Moreover, unfortunately, the Outcome Document of this Conference neglected the fundamental role that religious organizations play in promoting sustainable development. Religious institutions, such as those of the Catholic Church, play a fundamental role in educating people on the need to love and care for the poor out of love and solidarity. In addition, these institutions provide education to millions of children around the world so that they can be productive and responsible members of society and future leaders of our countries. Moreover, religious organizations also play a vital role of living in solidarity with the most vulnerable persons in society and providing a voice to the voiceless. Failure to fully engage religious institutions in order to achieve a human centred sustainable development is a failure to recognize the true nature of the human person and recognize the innate spiritual dimension of individuals and society.
In addition, it is important to understand that the poor and developing countries arrived at the Conference with a lot of expectations. They sought assistance, solidarity and expertise, especially at the social, financial and economic levels from their brothers and sisters of developed nations. However, many felt disillusioned that the Outcome Document of this Conference failed to deliver for them.  Governments need to make good on their promises; otherwise a prosperous and better future will always remain a dream for the most vulnerable persons in the world.

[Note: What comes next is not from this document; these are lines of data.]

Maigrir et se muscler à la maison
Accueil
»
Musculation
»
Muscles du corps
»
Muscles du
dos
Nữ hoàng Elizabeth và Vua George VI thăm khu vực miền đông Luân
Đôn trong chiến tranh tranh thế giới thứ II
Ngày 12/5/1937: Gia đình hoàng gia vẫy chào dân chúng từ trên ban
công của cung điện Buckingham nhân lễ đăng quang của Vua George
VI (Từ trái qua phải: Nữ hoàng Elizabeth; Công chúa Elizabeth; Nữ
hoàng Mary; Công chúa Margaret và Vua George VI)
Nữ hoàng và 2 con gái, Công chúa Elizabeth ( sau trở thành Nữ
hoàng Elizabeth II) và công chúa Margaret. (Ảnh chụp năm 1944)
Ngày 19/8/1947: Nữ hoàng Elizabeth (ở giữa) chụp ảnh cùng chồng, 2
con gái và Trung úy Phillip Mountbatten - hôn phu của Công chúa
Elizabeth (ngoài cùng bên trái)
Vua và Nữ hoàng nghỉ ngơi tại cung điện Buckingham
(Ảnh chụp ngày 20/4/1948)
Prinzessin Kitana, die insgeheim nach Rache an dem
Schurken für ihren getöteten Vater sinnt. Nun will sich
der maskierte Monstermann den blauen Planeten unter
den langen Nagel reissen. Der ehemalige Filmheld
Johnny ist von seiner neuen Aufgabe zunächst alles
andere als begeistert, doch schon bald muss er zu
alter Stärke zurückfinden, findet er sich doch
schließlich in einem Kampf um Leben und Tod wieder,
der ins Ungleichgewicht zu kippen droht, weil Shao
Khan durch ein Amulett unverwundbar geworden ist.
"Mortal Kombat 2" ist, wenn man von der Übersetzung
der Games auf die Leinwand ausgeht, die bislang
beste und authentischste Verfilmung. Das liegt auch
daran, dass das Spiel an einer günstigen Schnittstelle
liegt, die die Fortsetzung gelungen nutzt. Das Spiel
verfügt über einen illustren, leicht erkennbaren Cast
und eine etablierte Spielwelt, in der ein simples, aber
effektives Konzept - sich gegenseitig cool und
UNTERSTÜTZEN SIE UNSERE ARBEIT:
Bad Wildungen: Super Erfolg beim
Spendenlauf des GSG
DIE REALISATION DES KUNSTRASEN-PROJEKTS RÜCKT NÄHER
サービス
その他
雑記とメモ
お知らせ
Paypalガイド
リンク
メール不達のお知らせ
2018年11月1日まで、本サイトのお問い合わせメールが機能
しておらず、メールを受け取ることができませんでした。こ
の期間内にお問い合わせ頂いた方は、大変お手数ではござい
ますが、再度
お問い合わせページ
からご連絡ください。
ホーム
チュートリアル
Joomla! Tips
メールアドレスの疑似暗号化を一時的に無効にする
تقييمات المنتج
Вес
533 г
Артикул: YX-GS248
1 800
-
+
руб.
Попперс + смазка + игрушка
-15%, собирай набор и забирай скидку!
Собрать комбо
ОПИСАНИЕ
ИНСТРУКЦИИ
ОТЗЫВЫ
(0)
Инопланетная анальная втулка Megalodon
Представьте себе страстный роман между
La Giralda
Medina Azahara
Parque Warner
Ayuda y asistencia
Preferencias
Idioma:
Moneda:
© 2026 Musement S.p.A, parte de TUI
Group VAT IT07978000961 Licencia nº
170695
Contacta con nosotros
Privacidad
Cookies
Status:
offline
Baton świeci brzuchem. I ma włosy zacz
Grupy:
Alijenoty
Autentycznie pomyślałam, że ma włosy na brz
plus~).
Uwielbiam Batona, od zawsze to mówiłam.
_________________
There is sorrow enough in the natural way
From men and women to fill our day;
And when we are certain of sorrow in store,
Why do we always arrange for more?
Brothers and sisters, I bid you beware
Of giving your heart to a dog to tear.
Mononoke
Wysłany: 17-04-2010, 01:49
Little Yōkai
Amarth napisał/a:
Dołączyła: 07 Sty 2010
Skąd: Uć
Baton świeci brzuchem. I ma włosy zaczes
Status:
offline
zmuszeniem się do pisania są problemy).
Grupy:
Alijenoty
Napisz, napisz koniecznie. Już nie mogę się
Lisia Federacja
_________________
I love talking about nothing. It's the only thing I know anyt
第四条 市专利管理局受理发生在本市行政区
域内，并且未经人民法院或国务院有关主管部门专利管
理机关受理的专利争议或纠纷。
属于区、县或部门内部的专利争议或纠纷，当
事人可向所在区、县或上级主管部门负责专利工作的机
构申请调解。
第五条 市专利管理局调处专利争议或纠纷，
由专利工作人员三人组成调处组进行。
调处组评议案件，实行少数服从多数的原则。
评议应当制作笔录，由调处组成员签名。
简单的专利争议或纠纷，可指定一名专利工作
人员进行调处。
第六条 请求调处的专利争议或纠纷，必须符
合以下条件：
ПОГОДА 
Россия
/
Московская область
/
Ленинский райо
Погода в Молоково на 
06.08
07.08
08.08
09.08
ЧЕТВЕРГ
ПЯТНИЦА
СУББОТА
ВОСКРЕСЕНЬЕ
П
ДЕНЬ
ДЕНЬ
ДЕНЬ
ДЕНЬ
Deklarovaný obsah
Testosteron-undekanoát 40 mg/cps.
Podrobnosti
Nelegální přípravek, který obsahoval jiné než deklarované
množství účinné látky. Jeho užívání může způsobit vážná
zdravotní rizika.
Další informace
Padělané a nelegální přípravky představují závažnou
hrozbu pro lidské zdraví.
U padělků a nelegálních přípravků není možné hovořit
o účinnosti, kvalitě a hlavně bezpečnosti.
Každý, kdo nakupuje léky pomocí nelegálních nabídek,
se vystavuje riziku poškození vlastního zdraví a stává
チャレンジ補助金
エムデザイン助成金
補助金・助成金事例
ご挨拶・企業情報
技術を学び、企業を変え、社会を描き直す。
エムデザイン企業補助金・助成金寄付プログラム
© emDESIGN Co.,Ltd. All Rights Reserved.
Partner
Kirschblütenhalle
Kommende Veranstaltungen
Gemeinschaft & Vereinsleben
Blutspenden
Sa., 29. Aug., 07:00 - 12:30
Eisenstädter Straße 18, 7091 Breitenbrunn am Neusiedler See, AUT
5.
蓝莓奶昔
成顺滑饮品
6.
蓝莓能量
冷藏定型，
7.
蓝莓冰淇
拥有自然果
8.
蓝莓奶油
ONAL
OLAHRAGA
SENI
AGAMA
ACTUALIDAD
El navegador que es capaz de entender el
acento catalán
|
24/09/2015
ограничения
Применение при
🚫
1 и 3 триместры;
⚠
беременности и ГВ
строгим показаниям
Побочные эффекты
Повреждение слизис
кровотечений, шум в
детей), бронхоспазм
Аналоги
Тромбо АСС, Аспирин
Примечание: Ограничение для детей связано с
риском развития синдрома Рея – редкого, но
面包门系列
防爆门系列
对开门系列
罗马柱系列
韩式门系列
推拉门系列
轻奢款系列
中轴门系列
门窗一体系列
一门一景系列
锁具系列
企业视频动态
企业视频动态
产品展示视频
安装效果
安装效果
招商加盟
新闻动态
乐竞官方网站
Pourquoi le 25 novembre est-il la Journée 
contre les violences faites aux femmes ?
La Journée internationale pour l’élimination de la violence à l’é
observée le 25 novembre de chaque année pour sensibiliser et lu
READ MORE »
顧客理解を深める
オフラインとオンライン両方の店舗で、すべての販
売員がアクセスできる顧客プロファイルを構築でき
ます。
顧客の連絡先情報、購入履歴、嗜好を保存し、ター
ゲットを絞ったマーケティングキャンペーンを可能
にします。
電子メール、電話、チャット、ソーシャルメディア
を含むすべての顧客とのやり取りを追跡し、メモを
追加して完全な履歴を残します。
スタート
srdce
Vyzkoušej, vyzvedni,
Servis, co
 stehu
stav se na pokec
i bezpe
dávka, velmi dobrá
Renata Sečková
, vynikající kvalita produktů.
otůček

In conclusion, new development models created or promoted as a result of this recently concluded Conference must be respectful of the human person and promote a more just and caring international community. Moreover, such models should be guided by the principles I mentioned earlier regarding the Holy See’s position on this issue. While political debate is necessary, willingness to live and work in solidarity with our brothers and sisters around the world is needed, otherwise sustainable development will forever remain a distant and unrealized dream. The world has changed a great deal since the first Rio Conference but despite the progress, far too many children go without food, far too many families see their homes and communities destroyed by man-made and environmental catastrophes, and far too many people are depressed, disappointed and disillusioned. Now is the time for governments to recognize that sustainable development starts with the human person and his/her family. This is the way to build “a future we need.” This is the way to true progress.
This is the way to a more just and equitable world for all.